### Work to be completed
Rewrite the items below with every instance of "Redação DN" replaced by "Redação", leaving everything else unchanged.

### Entries provided
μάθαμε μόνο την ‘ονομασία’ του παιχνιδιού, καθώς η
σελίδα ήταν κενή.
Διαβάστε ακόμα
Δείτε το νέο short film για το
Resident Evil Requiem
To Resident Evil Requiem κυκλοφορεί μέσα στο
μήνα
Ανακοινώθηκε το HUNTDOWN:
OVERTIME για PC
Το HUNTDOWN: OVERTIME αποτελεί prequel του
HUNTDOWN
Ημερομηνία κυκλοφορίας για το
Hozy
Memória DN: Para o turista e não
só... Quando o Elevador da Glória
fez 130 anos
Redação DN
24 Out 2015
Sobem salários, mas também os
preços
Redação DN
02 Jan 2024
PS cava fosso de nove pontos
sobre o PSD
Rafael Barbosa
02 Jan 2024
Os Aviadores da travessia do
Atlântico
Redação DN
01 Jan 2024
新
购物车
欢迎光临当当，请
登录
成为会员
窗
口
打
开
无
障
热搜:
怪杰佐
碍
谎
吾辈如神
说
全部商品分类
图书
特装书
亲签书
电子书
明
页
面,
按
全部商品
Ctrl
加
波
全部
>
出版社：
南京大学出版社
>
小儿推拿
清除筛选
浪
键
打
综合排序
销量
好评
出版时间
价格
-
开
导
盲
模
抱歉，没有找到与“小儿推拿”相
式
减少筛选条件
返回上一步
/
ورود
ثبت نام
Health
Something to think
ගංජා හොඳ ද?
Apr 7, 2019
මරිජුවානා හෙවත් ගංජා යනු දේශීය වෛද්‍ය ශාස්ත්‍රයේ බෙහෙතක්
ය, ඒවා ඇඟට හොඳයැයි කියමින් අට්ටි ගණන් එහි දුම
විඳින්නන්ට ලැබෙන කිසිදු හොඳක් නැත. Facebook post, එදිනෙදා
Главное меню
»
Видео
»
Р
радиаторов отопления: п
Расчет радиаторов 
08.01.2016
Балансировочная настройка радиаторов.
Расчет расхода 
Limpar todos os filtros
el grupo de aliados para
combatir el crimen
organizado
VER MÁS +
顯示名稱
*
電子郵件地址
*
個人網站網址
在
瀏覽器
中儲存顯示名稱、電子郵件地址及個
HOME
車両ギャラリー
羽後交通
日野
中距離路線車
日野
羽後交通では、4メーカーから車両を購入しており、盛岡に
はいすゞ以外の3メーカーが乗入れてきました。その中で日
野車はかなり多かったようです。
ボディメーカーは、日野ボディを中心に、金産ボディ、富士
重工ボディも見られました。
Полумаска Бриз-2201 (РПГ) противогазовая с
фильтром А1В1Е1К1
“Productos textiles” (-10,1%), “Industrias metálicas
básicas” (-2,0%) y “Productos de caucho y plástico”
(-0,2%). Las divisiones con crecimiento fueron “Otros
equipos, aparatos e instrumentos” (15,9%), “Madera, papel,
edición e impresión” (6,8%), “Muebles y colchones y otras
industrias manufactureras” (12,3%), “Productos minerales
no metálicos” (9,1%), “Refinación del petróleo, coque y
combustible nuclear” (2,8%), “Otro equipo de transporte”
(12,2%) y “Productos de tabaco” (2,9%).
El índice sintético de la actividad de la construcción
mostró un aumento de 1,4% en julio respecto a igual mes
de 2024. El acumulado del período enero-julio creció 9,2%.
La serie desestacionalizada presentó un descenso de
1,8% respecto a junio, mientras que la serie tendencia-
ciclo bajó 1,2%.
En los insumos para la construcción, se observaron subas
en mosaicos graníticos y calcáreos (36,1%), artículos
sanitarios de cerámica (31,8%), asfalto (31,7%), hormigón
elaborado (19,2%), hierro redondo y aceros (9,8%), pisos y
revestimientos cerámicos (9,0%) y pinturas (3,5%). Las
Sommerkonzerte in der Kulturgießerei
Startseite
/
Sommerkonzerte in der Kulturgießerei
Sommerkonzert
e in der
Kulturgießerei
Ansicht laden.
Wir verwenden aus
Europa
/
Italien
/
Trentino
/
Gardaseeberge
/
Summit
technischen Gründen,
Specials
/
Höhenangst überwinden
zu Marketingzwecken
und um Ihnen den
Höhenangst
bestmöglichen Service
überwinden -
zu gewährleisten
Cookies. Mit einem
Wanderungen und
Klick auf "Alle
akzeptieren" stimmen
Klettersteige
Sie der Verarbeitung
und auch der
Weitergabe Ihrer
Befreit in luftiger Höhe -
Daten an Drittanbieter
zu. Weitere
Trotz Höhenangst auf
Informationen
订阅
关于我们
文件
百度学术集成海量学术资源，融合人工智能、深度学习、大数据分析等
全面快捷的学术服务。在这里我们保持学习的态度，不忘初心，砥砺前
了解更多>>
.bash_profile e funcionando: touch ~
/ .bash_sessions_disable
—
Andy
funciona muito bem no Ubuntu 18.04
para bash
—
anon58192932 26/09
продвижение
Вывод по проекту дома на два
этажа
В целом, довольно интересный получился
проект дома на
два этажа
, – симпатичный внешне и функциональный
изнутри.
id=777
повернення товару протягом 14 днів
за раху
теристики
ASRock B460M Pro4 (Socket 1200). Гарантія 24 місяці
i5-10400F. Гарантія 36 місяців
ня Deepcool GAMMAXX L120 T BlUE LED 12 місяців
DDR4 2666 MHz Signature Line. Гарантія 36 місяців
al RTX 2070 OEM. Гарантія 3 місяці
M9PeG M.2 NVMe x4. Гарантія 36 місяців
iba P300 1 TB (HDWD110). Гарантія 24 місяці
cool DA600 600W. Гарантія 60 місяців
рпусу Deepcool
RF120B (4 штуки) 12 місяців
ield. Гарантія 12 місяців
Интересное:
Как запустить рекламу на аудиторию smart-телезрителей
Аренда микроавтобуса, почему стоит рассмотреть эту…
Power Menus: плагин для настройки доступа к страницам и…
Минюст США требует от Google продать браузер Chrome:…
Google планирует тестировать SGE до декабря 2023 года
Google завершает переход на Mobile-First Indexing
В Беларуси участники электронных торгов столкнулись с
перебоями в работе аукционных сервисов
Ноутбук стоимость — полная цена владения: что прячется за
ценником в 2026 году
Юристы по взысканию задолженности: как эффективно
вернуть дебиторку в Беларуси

### Result for this task
μάθαμε μόνο την ‘ονομασία’ του παιχνιδιού, καθώς η
σελίδα ήταν κενή.
Διαβάστε ακόμα
Δείτε το νέο short film για το
Resident Evil Requiem
To Resident Evil Requiem κυκλοφορεί μέσα στο
μήνα
Ανακοινώθηκε το HUNTDOWN:
OVERTIME για PC
Το HUNTDOWN: OVERTIME αποτελεί prequel του
HUNTDOWN
Ημερομηνία κυκλοφορίας για το
Hozy
Memória DN: Para o turista e não
só... Quando o Elevador da Glória
fez 130 anos
Redação
24 Out 2015
Sobem salários, mas também os
preços
Redação
02 Jan 2024
PS cava fosso de nove pontos
sobre o PSD
Rafael Barbosa
02 Jan 2024
Os Aviadores da travessia do
Atlântico
Redação
01 Jan 2024
新
购物车
欢迎光临当当，请
登录
成为会员
窗
口
打
开
无
障
热搜:
怪杰佐
碍
谎
吾辈如神
说
全部商品分类
图书
特装书
亲签书
电子书
明
页
面,
按
全部商品
Ctrl
加
波
全部
>
出版社：
南京大学出版社
>
小儿推拿
清除筛选
浪
键
打
综合排序
销量
好评
出版时间
价格
-
开
导
盲
模
抱歉，没有找到与“小儿推拿”相
式
减少筛选条件
返回上一步
/
ورود
ثبت نام
Health
Something to think
ගංජා හොඳ ද?
Apr 7, 2019
මරිජුවානා හෙවත් ගංජා යනු දේශීය වෛද්‍ය ශාස්ත්‍රයේ බෙහෙතක්
ය, ඒවා ඇඟට හොඳයැයි කියමින් අට්ටි ගණන් එහි දුම
විඳින්නන්ට ලැබෙන කිසිදු හොඳක් නැත. Facebook post, එදිනෙදා
Главное меню
»
Видео
»
Р
радиаторов отопления: п
Расчет радиаторов 
08.01.2016
Балансировочная настройка радиаторов.
Расчет расхода 
Limpar todos os filtros
el grupo de aliados para
combatir el crimen
organizado
VER MÁS +
顯示名稱
*
電子郵件地址
*
個人網站網址
在
瀏覽器
中儲存顯示名稱、電子郵件地址及個
HOME
車両ギャラリー
羽後交通
日野
中距離路線車
日野
羽後交通では、4メーカーから車両を購入しており、盛岡に
はいすゞ以外の3メーカーが乗入れてきました。その中で日
野車はかなり多かったようです。
ボディメーカーは、日野ボディを中心に、金産ボディ、富士
重工ボディも見られました。
Полумаска Бриз-2201 (РПГ) противогазовая с
фильтром А1В1Е1К1
“Productos textiles” (-10,1%), “Industrias metálicas
básicas” (-2,0%) y “Productos de caucho y plástico”
(-0,2%). Las divisiones con crecimiento fueron “Otros
equipos, aparatos e instrumentos” (15,9%), “Madera, papel,
edición e impresión” (6,8%), “Muebles y colchones y otras
industrias manufactureras” (12,3%), “Productos minerales
no metálicos” (9,1%), “Refinación del petróleo, coque y
combustible nuclear” (2,8%), “Otro equipo de transporte”
(12,2%) y “Productos de tabaco” (2,9%).
El índice sintético de la actividad de la construcción
mostró un aumento de 1,4% en julio respecto a igual mes
de 2024. El acumulado del período enero-julio creció 9,2%.
La serie desestacionalizada presentó un descenso de
1,8% respecto a junio, mientras que la serie tendencia-
ciclo bajó 1,2%.
En los insumos para la construcción, se observaron subas
en mosaicos graníticos y calcáreos (36,1%), artículos
sanitarios de cerámica (31,8%), asfalto (31,7%), hormigón
elaborado (19,2%), hierro redondo y aceros (9,8%), pisos y
revestimientos cerámicos (9,0%) y pinturas (3,5%). Las
Sommerkonzerte in der Kulturgießerei
Startseite
/
Sommerkonzerte in der Kulturgießerei
Sommerkonzert
e in der
Kulturgießerei
Ansicht laden.
Wir verwenden aus
Europa
/
Italien
/
Trentino
/
Gardaseeberge
/
Summit
technischen Gründen,
Specials
/
Höhenangst überwinden
zu Marketingzwecken
und um Ihnen den
Höhenangst
bestmöglichen Service
überwinden -
zu gewährleisten
Cookies. Mit einem
Wanderungen und
Klick auf "Alle
akzeptieren" stimmen
Klettersteige
Sie der Verarbeitung
und auch der
Weitergabe Ihrer
Befreit in luftiger Höhe -
Daten an Drittanbieter
zu. Weitere
Trotz Höhenangst auf
Informationen
订阅
关于我们
文件
百度学术集成海量学术资源，融合人工智能、深度学习、大数据分析等
全面快捷的学术服务。在这里我们保持学习的态度，不忘初心，砥砺前
了解更多>>
.bash_profile e funcionando: touch ~
/ .bash_sessions_disable
—
Andy
funciona muito bem no Ubuntu 18.04
para bash
—
anon58192932 26/09
продвижение
Вывод по проекту дома на два
этажа
В целом, довольно интересный получился
проект дома на
два этажа
, – симпатичный внешне и функциональный
изнутри.
id=777
повернення товару протягом 14 днів
за раху
теристики
ASRock B460M Pro4 (Socket 1200). Гарантія 24 місяці
i5-10400F. Гарантія 36 місяців
ня Deepcool GAMMAXX L120 T BlUE LED 12 місяців
DDR4 2666 MHz Signature Line. Гарантія 36 місяців
al RTX 2070 OEM. Гарантія 3 місяці
M9PeG M.2 NVMe x4. Гарантія 36 місяців
iba P300 1 TB (HDWD110). Гарантія 24 місяці
cool DA600 600W. Гарантія 60 місяців
рпусу Deepcool
RF120B (4 штуки) 12 місяців
ield. Гарантія 12 місяців
Интересное:
Как запустить рекламу на аудиторию smart-телезрителей
Аренда микроавтобуса, почему стоит рассмотреть эту…
Power Menus: плагин для настройки доступа к страницам и…
Минюст США требует от Google продать браузер Chrome:…
Google планирует тестировать SGE до декабря 2023 года
Google завершает переход на Mobile-First Indexing
В Беларуси участники электронных торгов столкнулись с
перебоями в работе аукционных сервисов
Ноутбук стоимость — полная цена владения: что прячется за
ценником в 2026 году
Юристы по взысканию задолженности: как эффективно
вернуть дебиторку в Беларуси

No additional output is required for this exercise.